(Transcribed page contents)
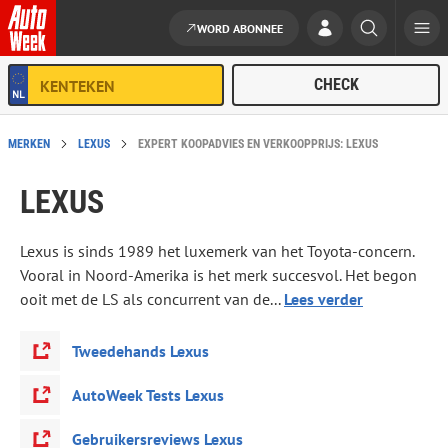
WORD ABONNEE
Ga naar de inhoud
MERKEN
LEXUS
EXPERT KOOPADVIES EN VERKOOPPRIJS: LEXUS
LEXUS
Lexus is sinds 1989 het luxemerk van het Toyota-concern.
Vooral in Noord-Amerika is het merk succesvol. Het begon
ooit met de LS als concurrent van de...
Lees verder
Tweedehands Lexus
AutoWeek Tests Lexus
Gebruikersreviews Lexus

**Requirement**. Every record should come back exactly as it is, though none of the pictures should.

**Solution to the problem**.
WORD ABONNEE
Ga naar de inhoud
MERKEN
LEXUS
EXPERT KOOPADVIES EN VERKOOPPRIJS: LEXUS
LEXUS
Lexus is sinds 1989 het luxemerk van het Toyota-concern.
Vooral in Noord-Amerika is het merk succesvol. Het begon
ooit met de LS als concurrent van de...
Lees verder
Tweedehands Lexus
AutoWeek Tests Lexus
Gebruikersreviews Lexus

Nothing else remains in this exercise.